Within the entries below, please return exactly the lines from the one with "focal_mm: 62.3" through the one with "f_number: 5.6", leaving out any pictures.

[Data shown]

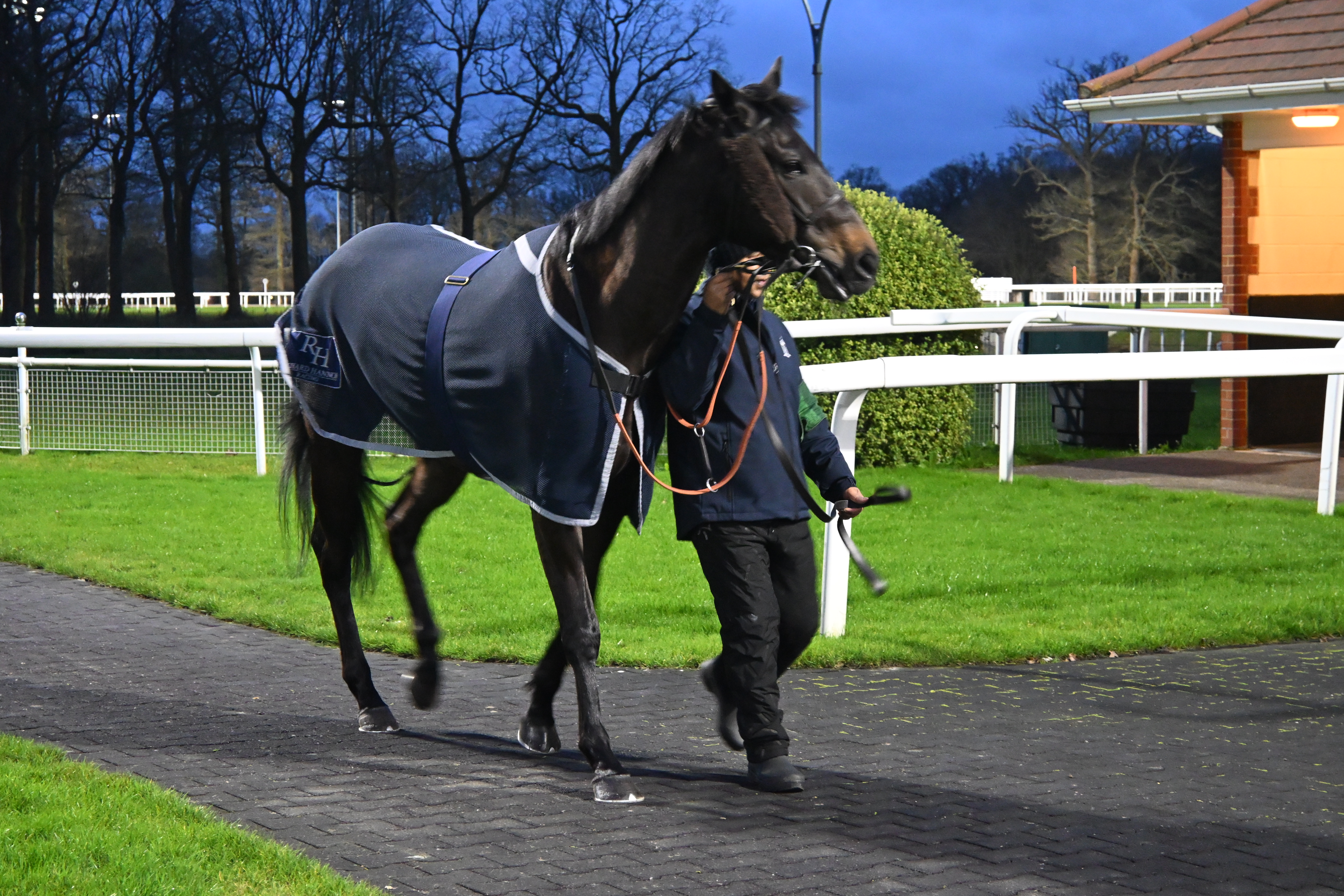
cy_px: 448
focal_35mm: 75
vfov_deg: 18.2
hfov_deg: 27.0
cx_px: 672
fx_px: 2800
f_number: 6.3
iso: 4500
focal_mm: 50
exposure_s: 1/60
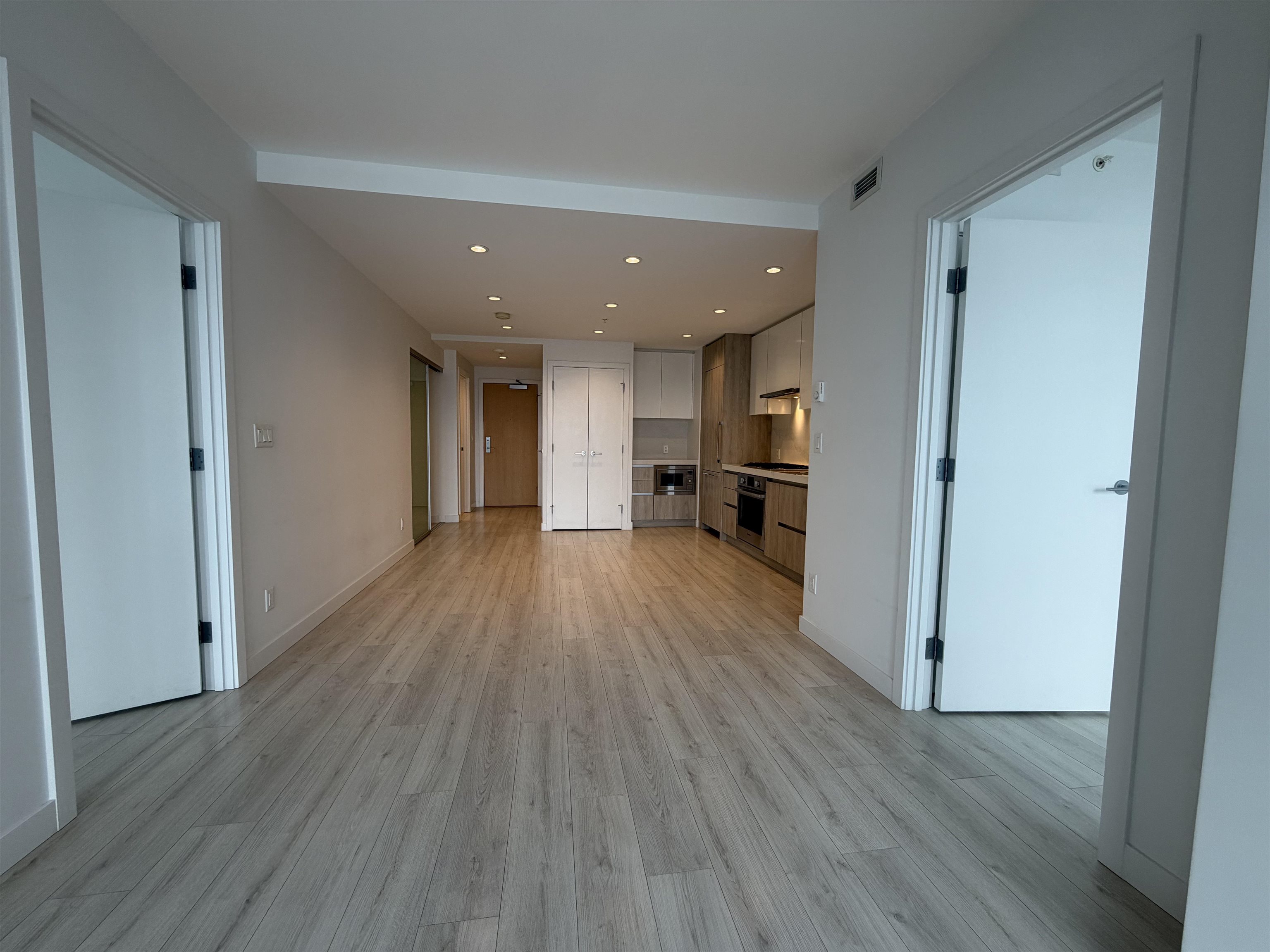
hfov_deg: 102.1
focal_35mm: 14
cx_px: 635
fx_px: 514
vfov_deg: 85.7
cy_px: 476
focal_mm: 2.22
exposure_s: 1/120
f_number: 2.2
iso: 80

[/Data shown]
[Data shown]

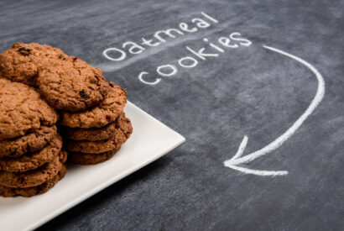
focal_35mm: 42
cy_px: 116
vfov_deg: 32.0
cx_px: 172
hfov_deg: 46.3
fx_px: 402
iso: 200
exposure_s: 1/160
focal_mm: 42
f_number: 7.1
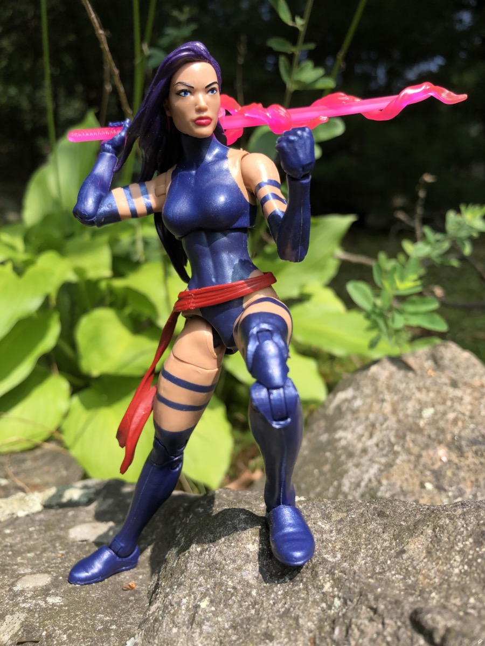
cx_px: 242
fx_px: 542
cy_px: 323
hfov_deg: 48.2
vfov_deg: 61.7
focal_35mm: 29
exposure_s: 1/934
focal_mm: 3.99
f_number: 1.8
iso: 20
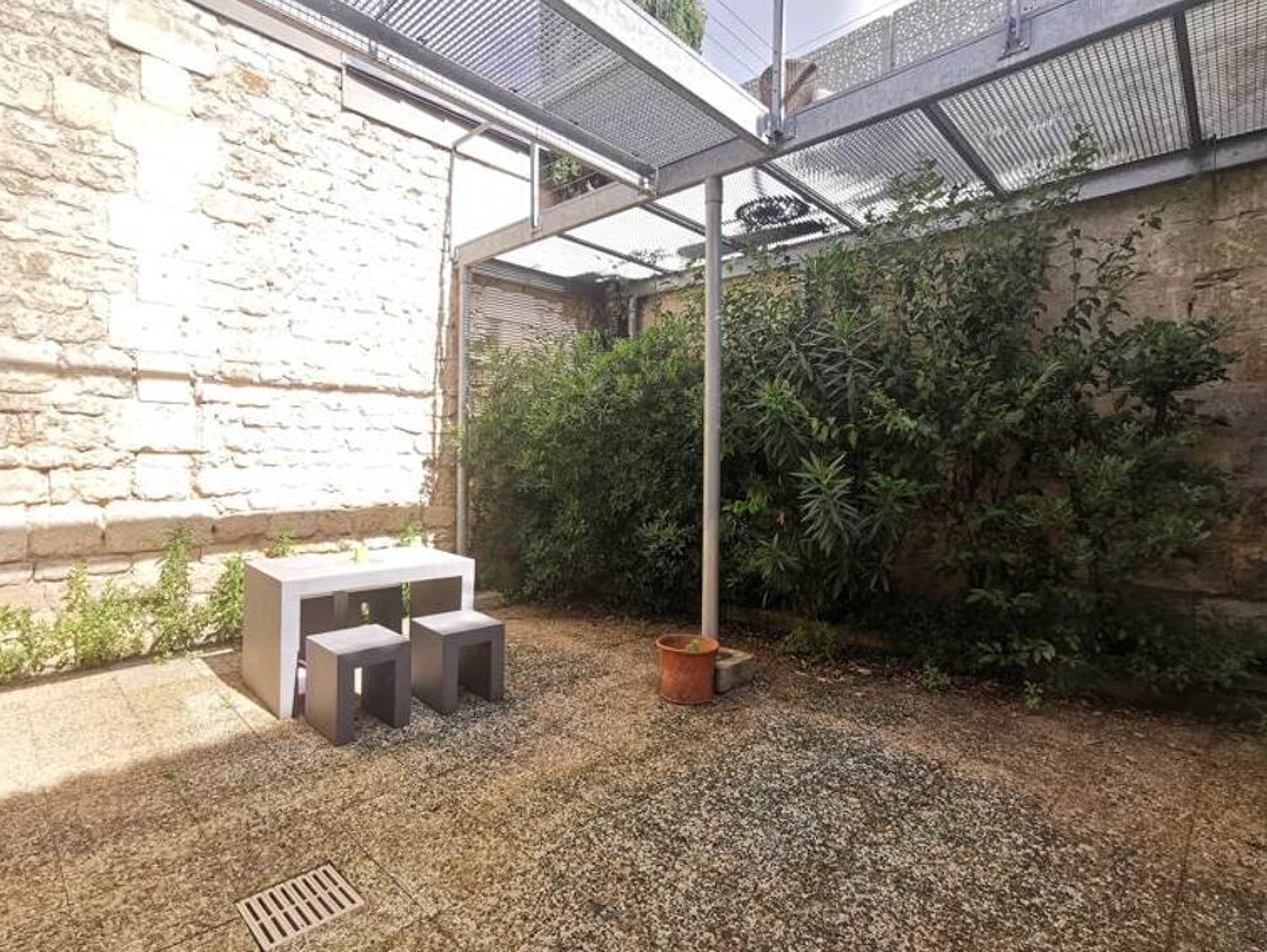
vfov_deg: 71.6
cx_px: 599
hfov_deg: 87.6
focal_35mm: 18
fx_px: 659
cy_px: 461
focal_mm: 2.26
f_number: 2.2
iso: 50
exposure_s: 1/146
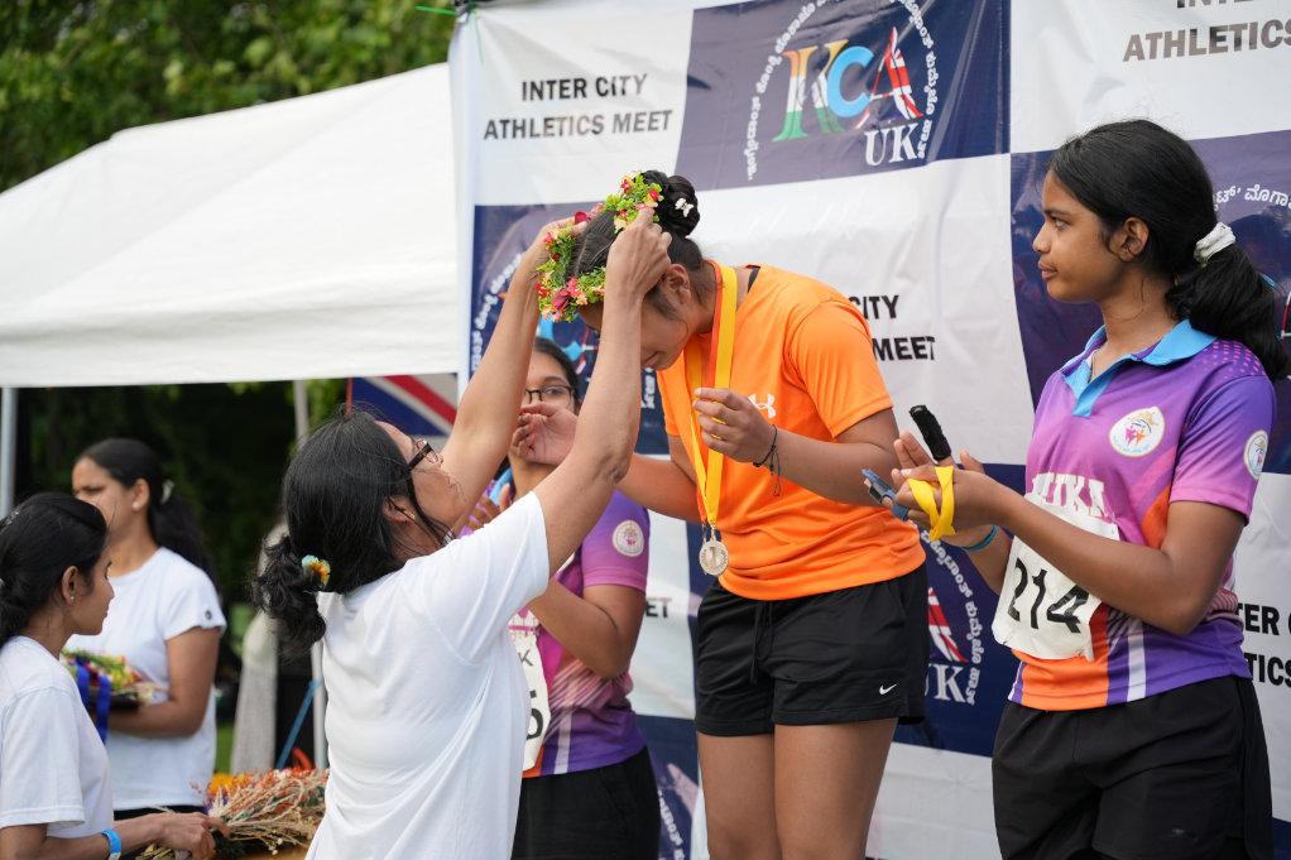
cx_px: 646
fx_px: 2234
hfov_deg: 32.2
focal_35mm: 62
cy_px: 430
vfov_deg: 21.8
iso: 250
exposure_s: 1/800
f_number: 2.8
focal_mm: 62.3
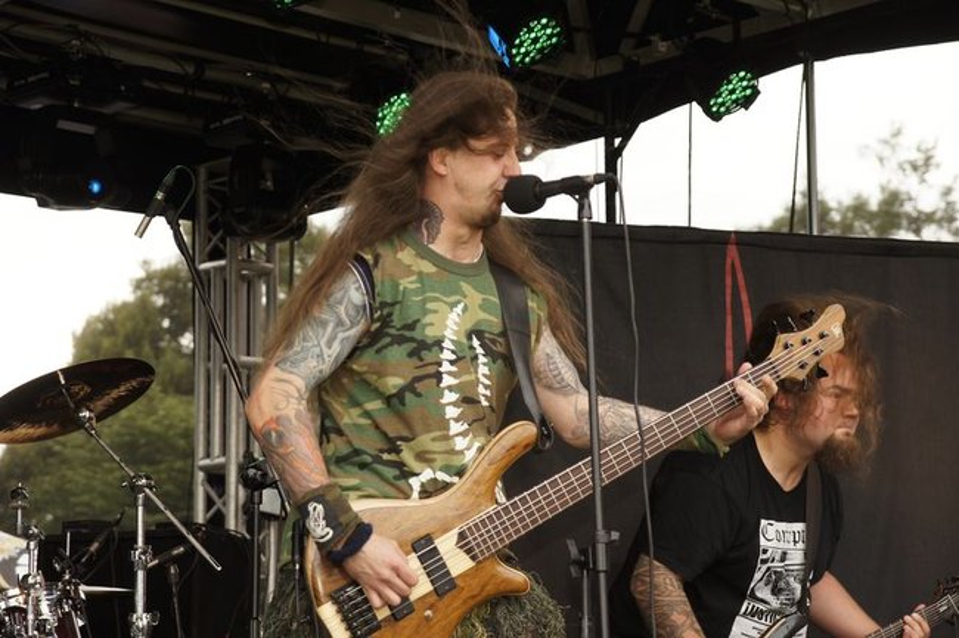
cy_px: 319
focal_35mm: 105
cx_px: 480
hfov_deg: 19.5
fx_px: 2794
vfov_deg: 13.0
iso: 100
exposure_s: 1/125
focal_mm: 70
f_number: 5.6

[/Data shown]

Completed task.
focal_mm: 62.3
cy_px: 319
focal_35mm: 105
cx_px: 480
hfov_deg: 19.5
fx_px: 2794
vfov_deg: 13.0
iso: 100
exposure_s: 1/125
focal_mm: 70
f_number: 5.6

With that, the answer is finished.